My research is to a large extent motivated by a desire to improve real-world outcomes. To that end, I am particularly keen to engage with policy makers in government, business and NGOs. I have been lucky to do so on multiple occasions as part of the University of Exeter Mechanism Design Team. Our specific focus to date has been work on improving the way in which markets for environmental services function.
Three things, I think, have been key to our success. First, we have been very lucky in working with partner organisations who have been very accommodating, and as keen as us to better understand what works and what doesn't; aware that discovering the best solution may take time and trial and error. Second, in working with these partner organisations to fully understand the issues they face and their specific objectives, we have tried to listen and question with a desire to learn. Third, we have always been clear that different problems require different solutions - it is not a "one size fits all" world.
I document some of the projects that we have been involved with below. If you would like further information on any of these, or would like some advice on a scheme of your own, please do feel to reach out by email: b.j.balmford [at] exeter.ac.uk
Poole Harbour cover crop auction
We offered advice to EnTrade on the reverse auction that they run in the Poole Harbour catchment (UK). There, Wessex Water funds the planting of cover crops on land that would otherwise be bare over winter, helping to reduce the amount of nitrogen that leaches from the soil into the water course. To determine which fields would be offered funding, and how much they would be paid, EnTrade organises bi-annual reverse auctions, which first ran in 2016. While the scheme was successful in saving the required amount of nitrogen, EnTrade were concerned that farmers were having to revise their bids lots, and there was a large degree of last-minute bidding (so-called sniping). Following discussions with us, EnTrade changed one aspect of the auction design - instituting a "uniform price" rule to determine prices - ahead of the 2019 auctions. The result was to significantly reduce the degree of bid updating and sniping, as well as ensuring a sense of fairness with all farmers getting paid the same amount per unit of delivery. Moreover, because of the particular incentives, the amount paid per unit nitrogen reduced substaintially, allowing EnTrade to fund more farmers and more fields than before, and acquire a greater improvement in water quality. There is more detail on the scheme available here.

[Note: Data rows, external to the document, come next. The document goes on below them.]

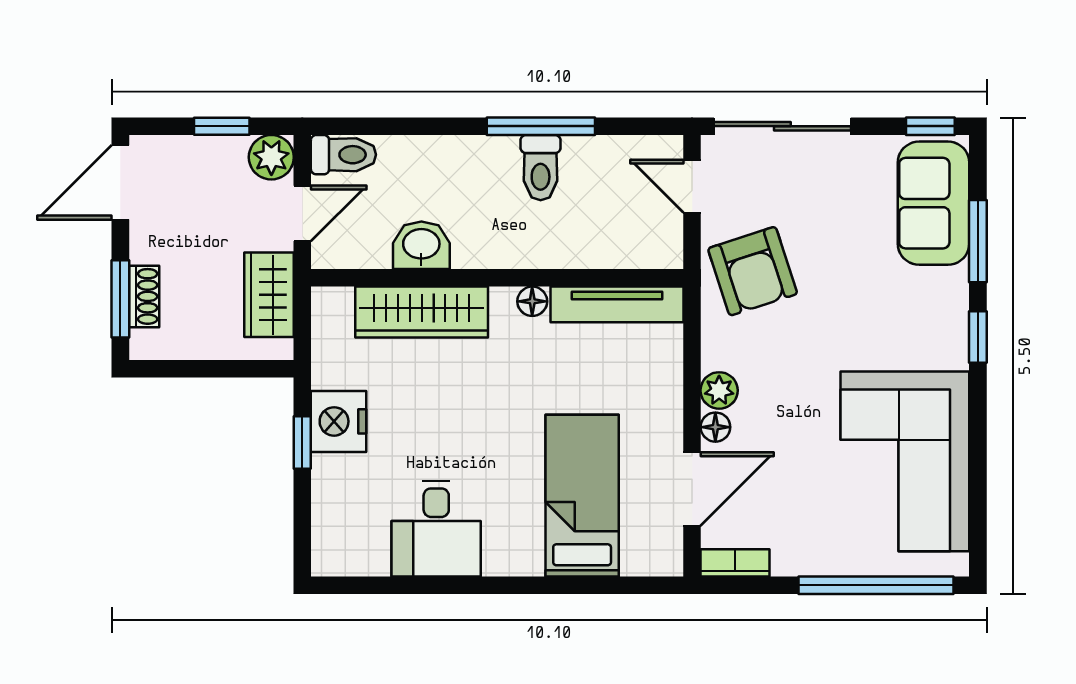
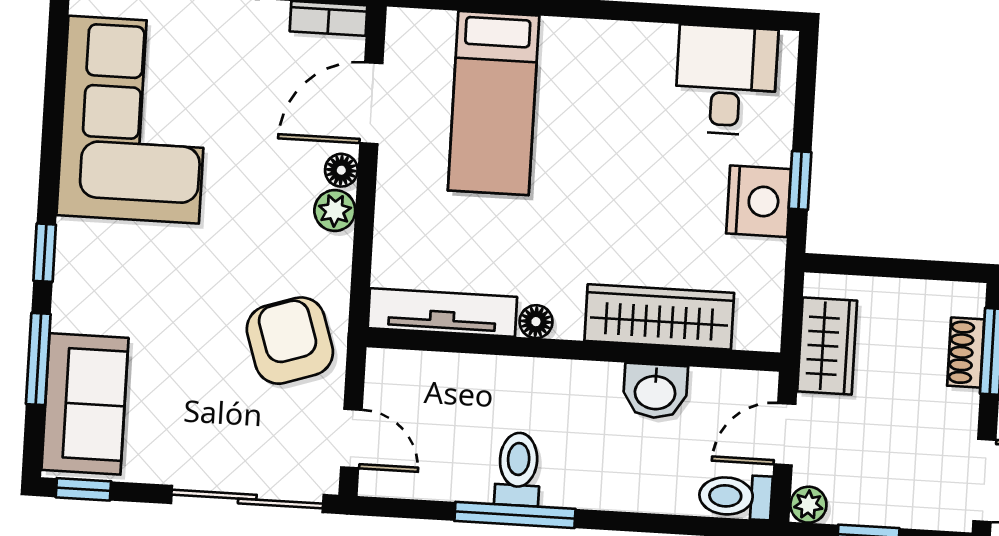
plant: (271, 157) -> (808, 505), width x0.73, depth x0.73
desk: (436, 529) -> (726, 80), moved

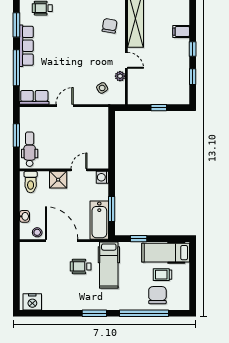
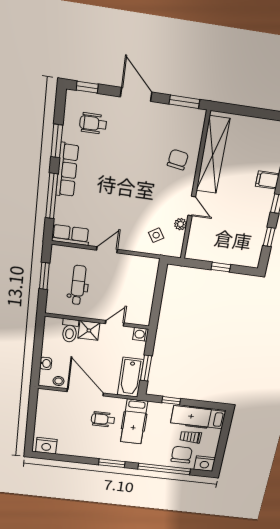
dental chair: (30, 149) -> (78, 285), moved
toilet: (31, 182) -> (70, 331), moved
nightstand: (180, 302) -> (205, 464), added

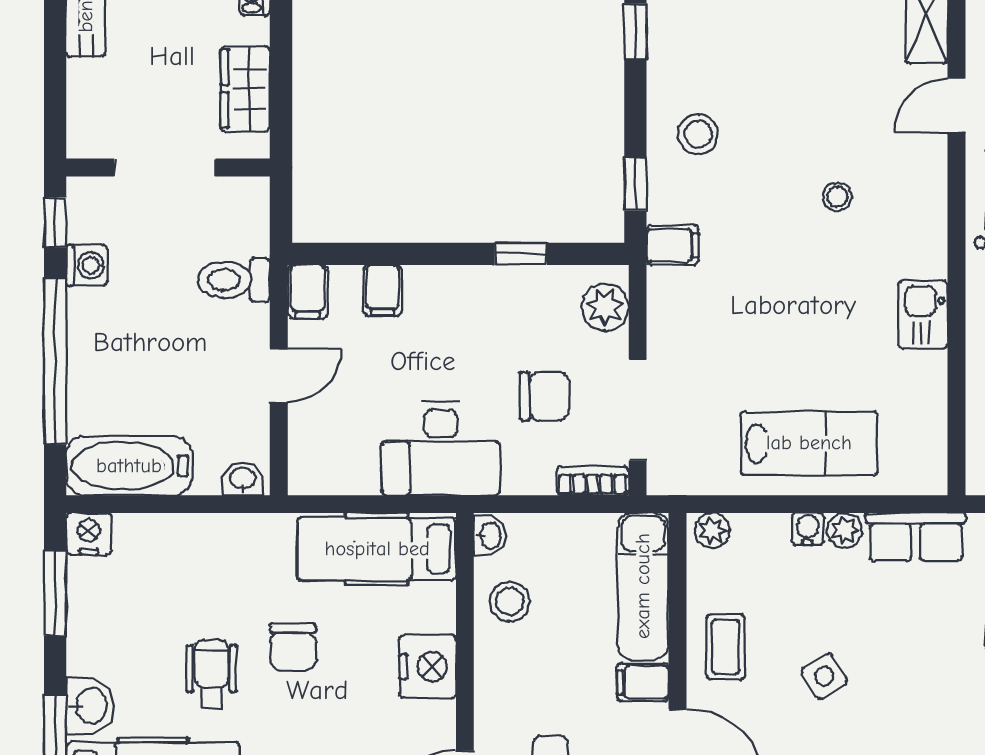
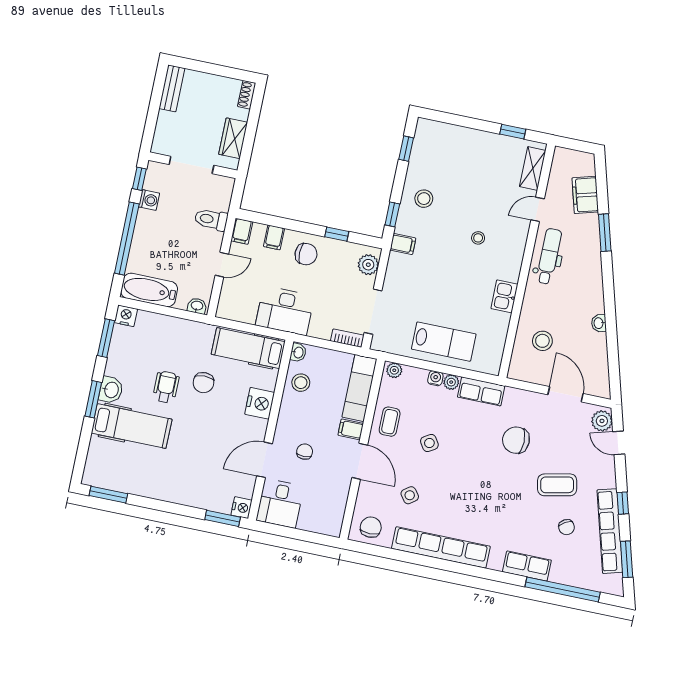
chair: (544, 396) -> (306, 254), moved

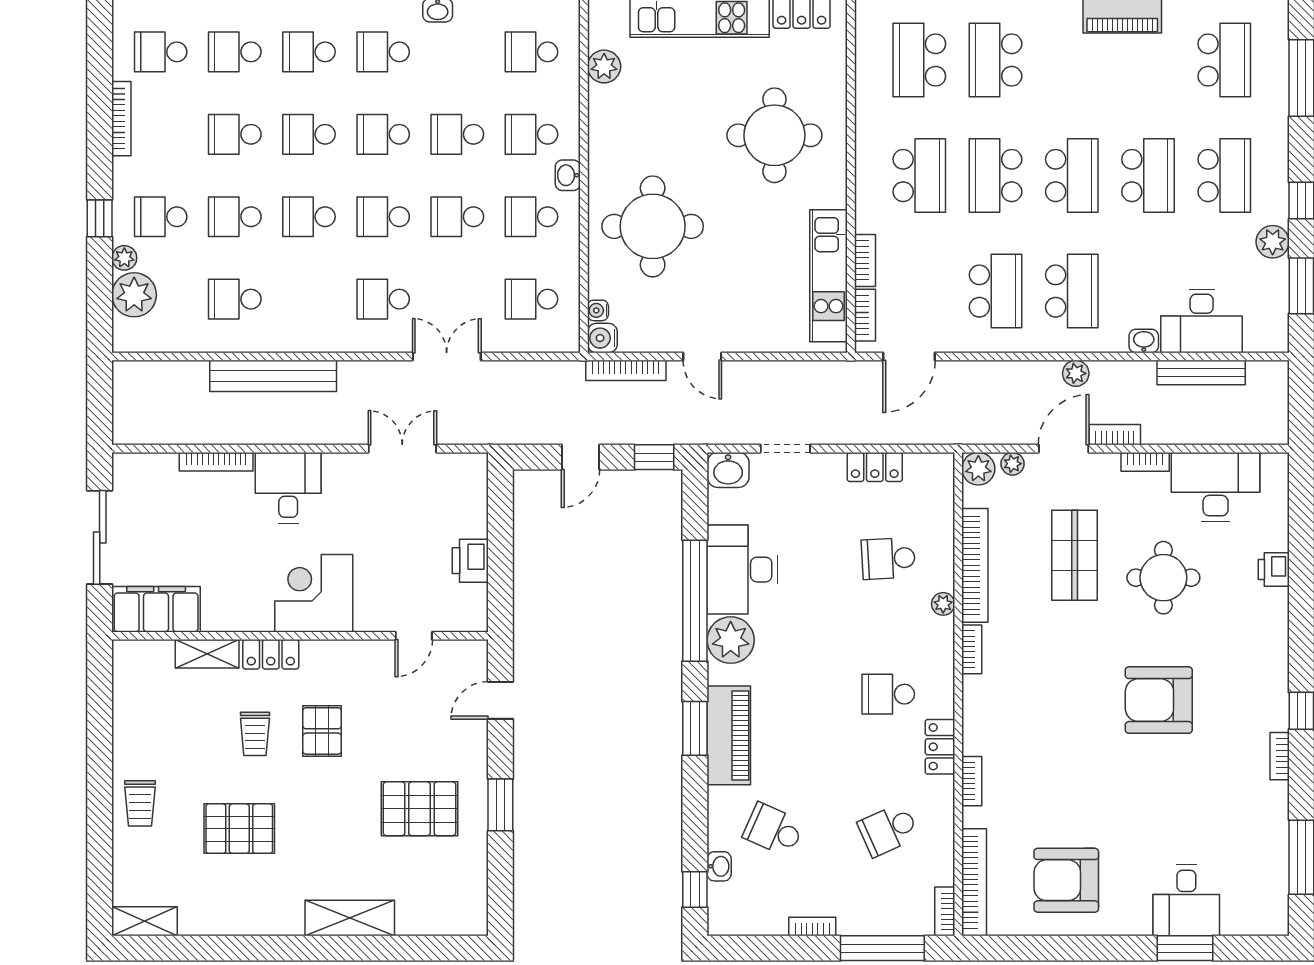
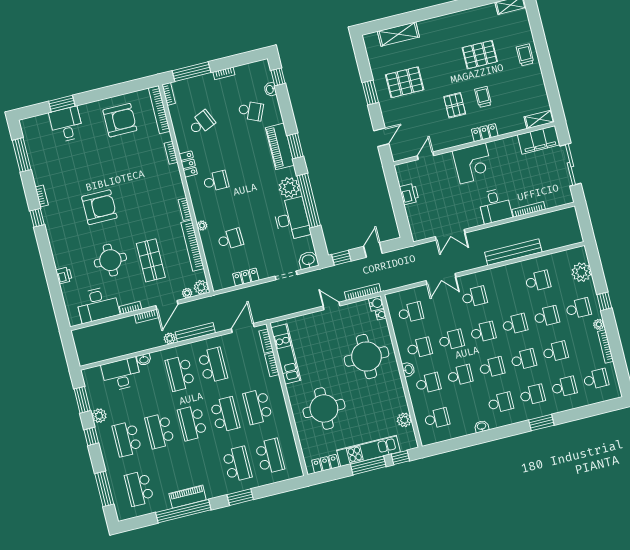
plant: (124, 258) -> (599, 324), moved
school desk: (996, 291) -> (213, 365), turned 180
bench: (1201, 373) -> (195, 332), moved
shelving: (207, 654) -> (539, 119), moved
shelving: (350, 918) -> (398, 34), moved

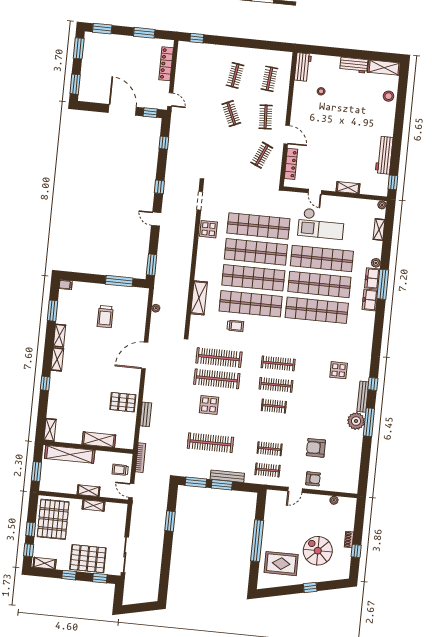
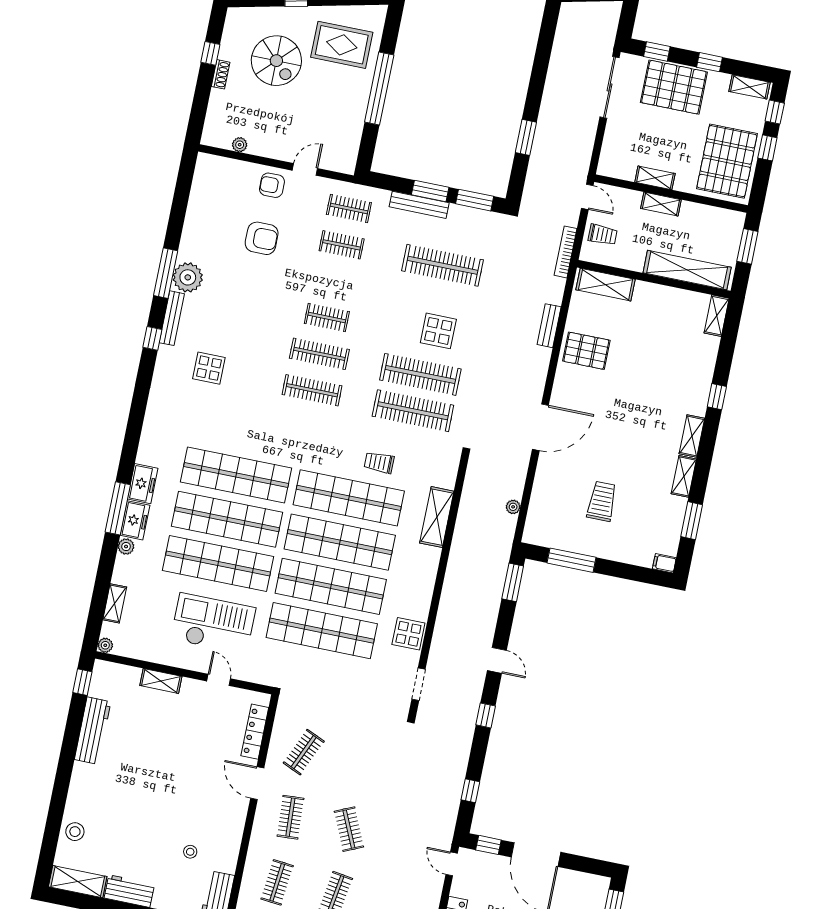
shelving: (99, 440) -> (606, 285), moved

Woodland carbon guarantee auction
In 2019 the Forestry Commission contacted us for advice on the design of the Woodland Carbon Guarantee auction. Again, this is a reverse auction, offering the successful bids a guaranteed minimum price for the carbon that their projects are able to generate. In collaboration with the FC, we developed an auction design that sought to ensure competition amongst bidders given the possibility that the auction budget may not be met. To do so, we developed a rule to restrict the number of successful bids by instituting a rule based upon the percentage of bids below the (unknown) reserve price. We also worked alongside the FC to ensure that their preference for native woodland, with its co-benefits, was establsihed within the auction rules. As can be seen in the results of the auction, the scheme has successfully ensured that a number of woodland planting projects have been able to go ahead, and that the FC has been able to secure value-for-money for the public with its guaranteed minimum prices. More information on the scheme and auction rules can be found here.
Working with EnTrade, Wessex Water and Wheatley Young and Partners, we've helped to design "catchment markets" for Somerset, the Solent, and the greater Bristol area. The marketplaces will bring together landowners and credit buyers (typically housing developers) to facilitate the exchange, initially, of nitrogen, phosphorus and biodiversity net gain credits, and in due course potentially expand to carbon. Unlike the other case studies, these are "double-sided" markets in which there are multiple buyers and sellers. Moreover, the potential demand and supply comes in blocks: a landowner can offer either all of a particular project, or none of it; similarly, developers need credits for either all or none of a particular housing development. We've worked together to design a mechanism that allows for such "package" bidding. The pricing rule also ensures that it is never a bad strategy for people to bid at cost or value; such that participation is as simple as possible. And all the while both sides of the market will be fairly rewarded for the surplus that they generate. While we can't tell you how these performed - as we're just about to launch the first round - we can tell you that we're optimistic that the design will ensure the efficient and fair trade of phosphorus credits while also being readily expandable to credits for other ecosystem services. There is more detailed information available on the particular scheme designs and rules for Somerset, Solent, and Bristol.